TURNBULL GOVERNMENT vs THE SENATE: KEY POINTS DAY 1
* The government has enforced a rarely used constitutional power to prorogue parliament, effectively creating a new session of parliament without dissolving it.
* It has given the Senate three weeks to consider rejected legislation restoring the Australian Building and Construction Commission and bills imposing tougher governance measures on trade unions.
* Prime Minister Malcolm Turnbull has vowed to hold a double-dissolution election on July 2 if the Senate again rejects the legislation.

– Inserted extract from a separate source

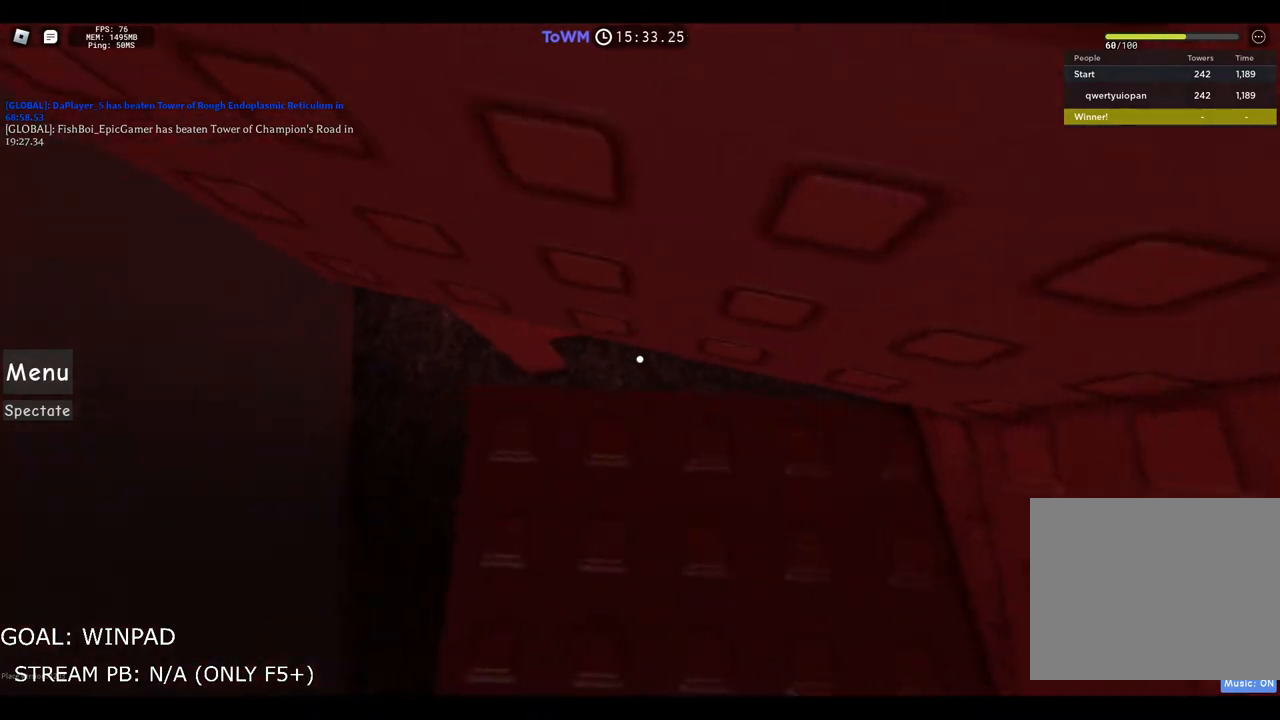
{"keys": ["a"], "events": [[150, "space", "down"], [300, "space", "up"]]}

* Governor-General Sir Peter Cosgrove addressed a joint sitting of parliament's two chambers, telling MPs and senators they had been recalled early to consider legislation critical to the government's reform agenda.
* Senior Labor figure Stephen Conroy invoked the ghost of another GG - Sir John Kerr - to accuse the government of proroguing parliament for political advantage.
* In the lower house, the government used its numbers to block an attempt by Labor to have MPs debate a motion demanding a royal commission into the misdeeds of banks.
* MPs voted to formally asked the Senate to consider the ABCC bills.
* The government has agreed to interrupt Senate debate on the ABCC bills to consider legislation abolishing the Road Safety Remuneration Tribunal once legislation has been received from the House of Reps.